The Alabama-China Partnership, established in 2011 to promote ties between China and the US, wrapped up a two-day investment seminar in Monroeville, Alabama, on Sept 27. Provided to China Daily

As part of their exploration of the US investment landscape, 150 or so Chinese business leaders gathered for a two-day conference in tiny Monroeville, Alabama.

The Sept 26-27 Alabama-China Partnership symposium offered the owners of small and medium-size Chinese enterprises a chance to learn about the United States and Monroeville's business climate.

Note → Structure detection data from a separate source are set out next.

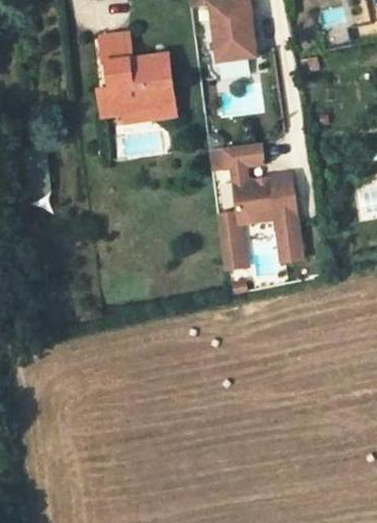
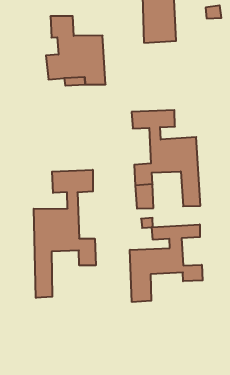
building: none -> [34,170,96,298]
building: none -> [130,224,203,302]

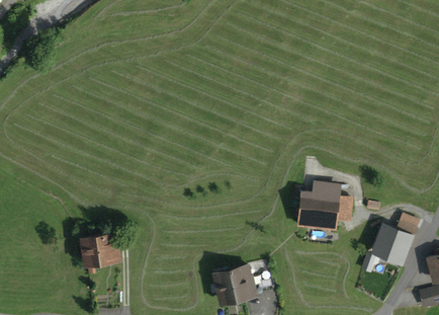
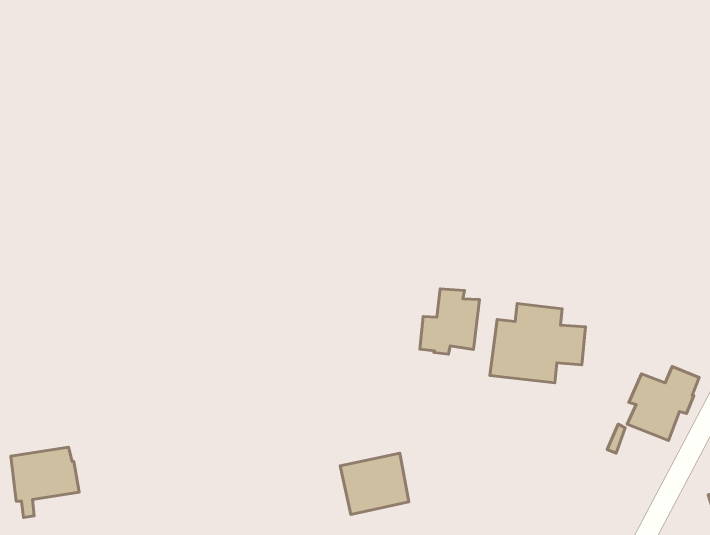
building: none -> [420,289,479,354]
building: [82,233,120,272] -> [11,447,79,518]

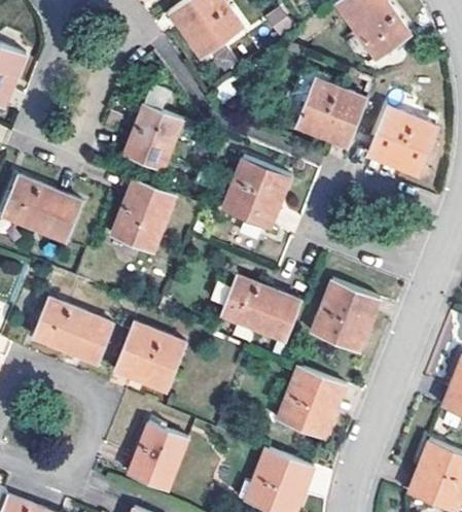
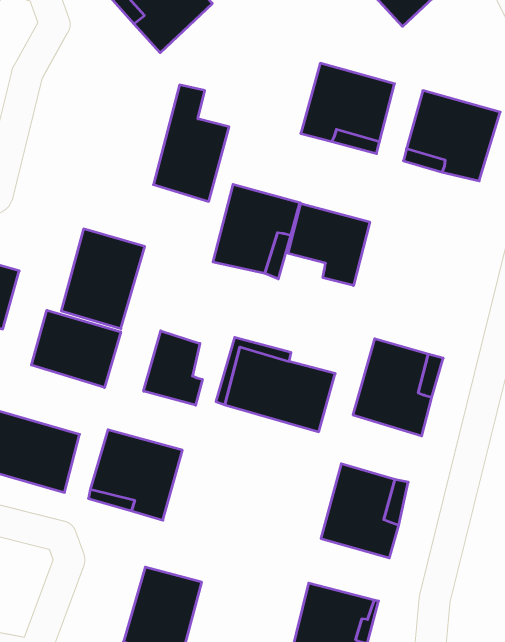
building: [125,87,183,172] -> [153,85,229,201]
building: none -> [288,203,370,286]
building: none -> [31,310,121,388]
building: none -> [144,331,202,405]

Addressing Chinese guests at the symposium, US Senator Jeff Sessions, an Alabama Republican, said he welcomed investment from their country. China's prosperity is important to the US and the world, he added.

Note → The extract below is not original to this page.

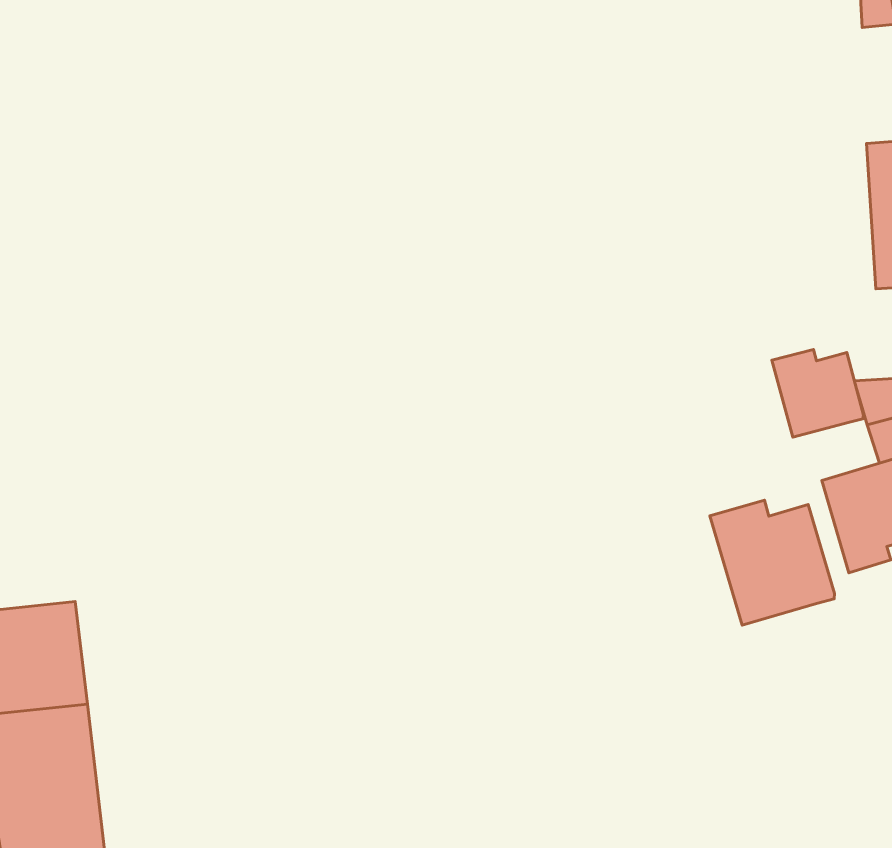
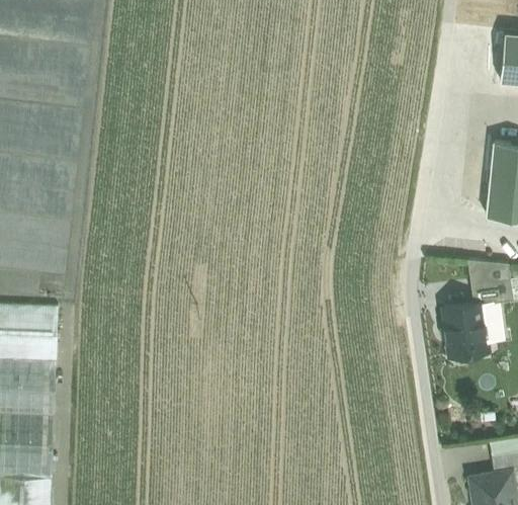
building: [772,349,863,437] -> none
building: [710,500,834,625] -> none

As more Chinese companies go global, many states have been vying to attract Chinese capital in hopes of creating jobs, even as the US economic recovery putters along and nationwide unemployment remains an unusually high 8.1 percent.

In Alabama, joblessness rose for four straight months through August and is now above the US average at 8.5 percent.

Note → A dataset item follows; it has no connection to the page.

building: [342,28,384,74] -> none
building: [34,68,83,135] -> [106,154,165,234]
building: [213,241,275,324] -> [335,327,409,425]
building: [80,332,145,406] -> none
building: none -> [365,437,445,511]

The nonprofit, public-private Alabama-China Partnership was set up in 2011 to promote diplomatic and trade ties between China and the United States, particularly the Southern state. Since its formation, the partnership has conducted many trade missions, seminars, media tours and, in March, a spring symposium after which the just-ended fall version was modeled.

"Most of Chinese investors get to know the United States by visiting its big coastal cities. However, international investment in North America over the past 20 years has increasingly focused on small and moderate-size communities in the Southeast," said Raymond Cheng, CEO of the partnership and of SoZo Group, a consulting firm based in Hong Kong.

He finds that the 14-state region offers "many opportunities", especially for foreign manufacturers considering expansion into the US market.

In addition to being competitive in the cost of doing business and boasting low taxes, Southern states offer companies' "right to work" laws that allow companies to hire and fire without the influence of labor unions, Cheng said.

Some states provide tax breaks to encourage high-quality foreign investment. Alabama, for example, provides a tax credit that can be transferred and thus offset an investing company's cost incurred from the imposition of anti-dumping tariffs by the US government.

Last March, Golden Dragon Copper Tube Co announced plans to build a $100 million tube-making plant in Thomasville, Alabama, in what will be the biggest Chinese investments in the state. The project is expected to employ as many as 500 people eventually.

Other speakers at last week's symposium included Ken Davies, former Hong Kong bureau chief for the Economist Intelligence Unit; Consumptionomics author Chandran Nair; and former US diplomat Nicholas Platt, who served as president of the Asia Society in New York.

According to the US-China Business Council, China is Alabama's No 2 foreign market, eclipsed only by Canada. Between 2000 and 2011, the state saw growth in exports to China of 1,342 percent while its goods sold to the rest of the world increased by 118 percent. Alabama's main exports to China are transportation equipment, chemicals, crops, waste and scrap, and paper products.